Le ministère des armées, dans ses orientations stratégiques, distingue les munitions de petit calibre de celles de moyen et gros calibre. S'agissant des premières, il s'approvisionne auprès de divers industriels, européens pour la plupart. Les commandes sont effectuées par le biais de mises en concurrence de très nombreux fournisseurs. Vous avez cité l'entreprise RUAG ; nos armées ont également passé des marchés d'approvisionnement auprès de nombreux autres fournisseurs, tels que l'italien Fiocchi, le britannique Royal Ordnance Factories et l'allemand Metallwerk.
La production de munitions dans des conditions économiquement viables nécessite en effet des volumes très importants, que les seules commandes nationales ne permettent pas d'assurer.

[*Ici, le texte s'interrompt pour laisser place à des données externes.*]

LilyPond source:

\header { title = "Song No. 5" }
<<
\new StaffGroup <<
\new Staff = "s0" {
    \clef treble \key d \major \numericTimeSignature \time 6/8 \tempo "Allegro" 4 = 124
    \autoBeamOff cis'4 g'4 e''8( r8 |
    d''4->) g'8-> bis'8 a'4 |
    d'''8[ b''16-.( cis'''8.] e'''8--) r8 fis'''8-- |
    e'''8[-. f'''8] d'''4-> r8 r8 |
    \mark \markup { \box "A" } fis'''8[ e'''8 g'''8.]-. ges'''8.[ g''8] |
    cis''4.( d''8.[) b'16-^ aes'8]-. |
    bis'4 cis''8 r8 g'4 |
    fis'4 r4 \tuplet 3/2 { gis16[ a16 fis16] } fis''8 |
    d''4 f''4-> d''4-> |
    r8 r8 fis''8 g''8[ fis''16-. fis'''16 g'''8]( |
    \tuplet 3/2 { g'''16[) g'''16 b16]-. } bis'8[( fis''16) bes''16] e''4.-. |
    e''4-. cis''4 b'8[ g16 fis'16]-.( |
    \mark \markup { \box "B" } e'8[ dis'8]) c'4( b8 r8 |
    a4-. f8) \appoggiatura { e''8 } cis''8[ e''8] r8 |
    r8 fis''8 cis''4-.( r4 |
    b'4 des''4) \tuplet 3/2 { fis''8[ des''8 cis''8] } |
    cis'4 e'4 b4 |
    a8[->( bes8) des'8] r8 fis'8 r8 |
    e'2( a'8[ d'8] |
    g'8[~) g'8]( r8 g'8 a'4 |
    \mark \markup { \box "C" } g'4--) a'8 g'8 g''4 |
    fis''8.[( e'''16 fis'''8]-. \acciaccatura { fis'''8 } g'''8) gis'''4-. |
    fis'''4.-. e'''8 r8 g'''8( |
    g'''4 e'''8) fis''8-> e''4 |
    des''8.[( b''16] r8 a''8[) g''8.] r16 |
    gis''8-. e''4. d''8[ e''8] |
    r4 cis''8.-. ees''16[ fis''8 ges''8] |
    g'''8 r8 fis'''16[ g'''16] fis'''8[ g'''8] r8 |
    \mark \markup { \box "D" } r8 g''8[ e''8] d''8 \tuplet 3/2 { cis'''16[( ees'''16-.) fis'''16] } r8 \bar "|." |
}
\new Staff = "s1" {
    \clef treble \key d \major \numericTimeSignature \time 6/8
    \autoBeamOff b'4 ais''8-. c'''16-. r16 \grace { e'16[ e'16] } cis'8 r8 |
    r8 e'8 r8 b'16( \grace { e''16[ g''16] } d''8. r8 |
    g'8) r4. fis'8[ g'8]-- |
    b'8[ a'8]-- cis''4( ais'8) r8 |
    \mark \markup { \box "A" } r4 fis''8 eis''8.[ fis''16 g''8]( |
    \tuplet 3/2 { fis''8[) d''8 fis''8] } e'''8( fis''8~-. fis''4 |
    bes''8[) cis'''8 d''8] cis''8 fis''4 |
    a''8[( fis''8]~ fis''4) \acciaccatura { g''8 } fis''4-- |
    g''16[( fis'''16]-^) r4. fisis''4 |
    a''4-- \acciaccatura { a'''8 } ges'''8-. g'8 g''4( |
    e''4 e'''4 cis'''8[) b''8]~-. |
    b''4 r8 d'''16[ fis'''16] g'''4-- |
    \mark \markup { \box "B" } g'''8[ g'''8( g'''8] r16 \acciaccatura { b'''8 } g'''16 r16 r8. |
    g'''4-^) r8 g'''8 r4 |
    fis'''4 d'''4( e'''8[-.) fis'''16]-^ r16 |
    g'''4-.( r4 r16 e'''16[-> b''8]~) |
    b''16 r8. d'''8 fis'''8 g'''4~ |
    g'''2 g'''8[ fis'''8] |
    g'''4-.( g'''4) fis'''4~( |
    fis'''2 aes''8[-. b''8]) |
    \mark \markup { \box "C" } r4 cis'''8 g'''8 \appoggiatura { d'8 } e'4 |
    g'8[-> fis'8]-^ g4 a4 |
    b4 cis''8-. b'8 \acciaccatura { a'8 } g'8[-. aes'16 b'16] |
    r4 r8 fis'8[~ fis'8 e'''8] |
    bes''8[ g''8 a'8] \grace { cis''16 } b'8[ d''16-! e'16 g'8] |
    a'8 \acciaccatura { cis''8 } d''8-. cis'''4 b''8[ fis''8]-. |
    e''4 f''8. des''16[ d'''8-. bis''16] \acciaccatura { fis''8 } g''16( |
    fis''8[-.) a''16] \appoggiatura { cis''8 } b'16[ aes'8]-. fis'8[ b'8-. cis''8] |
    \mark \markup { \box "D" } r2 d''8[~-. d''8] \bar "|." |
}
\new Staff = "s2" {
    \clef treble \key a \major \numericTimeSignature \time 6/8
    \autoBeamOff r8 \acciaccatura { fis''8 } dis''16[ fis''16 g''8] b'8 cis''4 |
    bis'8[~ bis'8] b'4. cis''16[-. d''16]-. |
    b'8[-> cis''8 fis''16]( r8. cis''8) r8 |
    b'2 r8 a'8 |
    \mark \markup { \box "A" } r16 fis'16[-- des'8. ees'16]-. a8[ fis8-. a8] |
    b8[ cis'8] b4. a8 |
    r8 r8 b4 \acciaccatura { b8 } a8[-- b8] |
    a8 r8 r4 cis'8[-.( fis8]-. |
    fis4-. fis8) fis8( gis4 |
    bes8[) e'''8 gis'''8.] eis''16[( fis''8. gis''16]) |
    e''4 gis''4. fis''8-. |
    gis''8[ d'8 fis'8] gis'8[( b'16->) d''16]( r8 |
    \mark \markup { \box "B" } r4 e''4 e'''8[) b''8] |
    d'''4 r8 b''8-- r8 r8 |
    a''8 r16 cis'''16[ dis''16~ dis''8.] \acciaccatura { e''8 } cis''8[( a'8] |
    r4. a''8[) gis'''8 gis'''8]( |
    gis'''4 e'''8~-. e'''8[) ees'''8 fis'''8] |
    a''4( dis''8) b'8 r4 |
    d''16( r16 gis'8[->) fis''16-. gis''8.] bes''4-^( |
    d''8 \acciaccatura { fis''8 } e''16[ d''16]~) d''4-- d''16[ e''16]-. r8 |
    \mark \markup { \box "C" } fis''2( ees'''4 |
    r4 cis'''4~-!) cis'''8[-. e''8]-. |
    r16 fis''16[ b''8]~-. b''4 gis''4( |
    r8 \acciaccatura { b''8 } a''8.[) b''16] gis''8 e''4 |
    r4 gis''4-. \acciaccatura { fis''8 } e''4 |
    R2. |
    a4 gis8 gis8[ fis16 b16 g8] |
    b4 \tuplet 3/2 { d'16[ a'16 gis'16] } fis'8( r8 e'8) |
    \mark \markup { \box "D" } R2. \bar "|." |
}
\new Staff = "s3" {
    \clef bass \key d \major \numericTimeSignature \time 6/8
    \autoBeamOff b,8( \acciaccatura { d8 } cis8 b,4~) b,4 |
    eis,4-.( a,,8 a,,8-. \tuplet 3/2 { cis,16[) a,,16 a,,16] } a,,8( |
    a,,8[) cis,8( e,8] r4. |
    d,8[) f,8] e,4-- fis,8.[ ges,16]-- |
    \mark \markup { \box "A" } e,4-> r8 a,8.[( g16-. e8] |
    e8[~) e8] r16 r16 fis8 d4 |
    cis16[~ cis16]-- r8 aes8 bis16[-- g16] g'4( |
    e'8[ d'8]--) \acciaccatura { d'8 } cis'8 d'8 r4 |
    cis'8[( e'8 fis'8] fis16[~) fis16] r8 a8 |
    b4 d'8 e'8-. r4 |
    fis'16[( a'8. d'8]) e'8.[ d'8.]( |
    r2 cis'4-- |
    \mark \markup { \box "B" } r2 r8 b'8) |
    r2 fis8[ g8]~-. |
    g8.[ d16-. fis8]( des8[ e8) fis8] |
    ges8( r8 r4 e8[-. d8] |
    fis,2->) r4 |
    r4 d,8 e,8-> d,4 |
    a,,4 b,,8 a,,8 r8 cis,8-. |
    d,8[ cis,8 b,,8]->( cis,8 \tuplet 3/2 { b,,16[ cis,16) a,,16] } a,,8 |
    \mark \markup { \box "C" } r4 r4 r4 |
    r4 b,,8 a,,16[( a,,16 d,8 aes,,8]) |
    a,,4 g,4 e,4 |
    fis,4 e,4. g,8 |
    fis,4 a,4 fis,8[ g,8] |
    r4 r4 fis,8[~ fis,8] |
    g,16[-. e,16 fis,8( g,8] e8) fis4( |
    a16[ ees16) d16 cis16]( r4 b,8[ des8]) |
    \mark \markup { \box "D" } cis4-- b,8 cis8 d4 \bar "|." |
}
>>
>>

Dès lors, un projet de reconstruction d'une telle filière en France nécessiterait d'adopter un positionnement sur l'ensemble des marchés. Il impliquerait également des investissements significatifs des partenaires industriels concernés. À ce stade, un tel projet n'a pas vu le jour. Néanmoins, le ministère des armées accordera son attention à tout projet crédible et viable.
La production de munitions de moyen et de gros calibre, quant à elle, se trouve dans une autre situation. Dans ce domaine à la valeur ajoutée plus élevée, nous avons fait le choix de garantir notre autonomie stratégique. Ainsi, la France dispose d'un outil industriel complet, regroupant de nombreuses entreprises telles que Nexter Munitions, Thales LAS, Eurenco ou Étienne Lacroix. À la fin de l'année dernière, le ministère a apporté un soutien ponctuel à la filière, pour lui permettre de passer l'année 2020 sans perdre des compétences.
Monsieur Son-Forget, vous refusez d'entendre parler de souveraineté européenne. Mais à l'heure où nous tâchons d'obtenir des avancées sur le sujet essentiel de la défense européenne, il faut considérer, me semble-t-il, que l'Europe peut être une source d'approvisionnement en munitions de petit calibre suffisamment solide et pérenne. Je ne voudrais pas que la souveraineté européenne soit vécue négativement, comme vos propos le laissent entendre.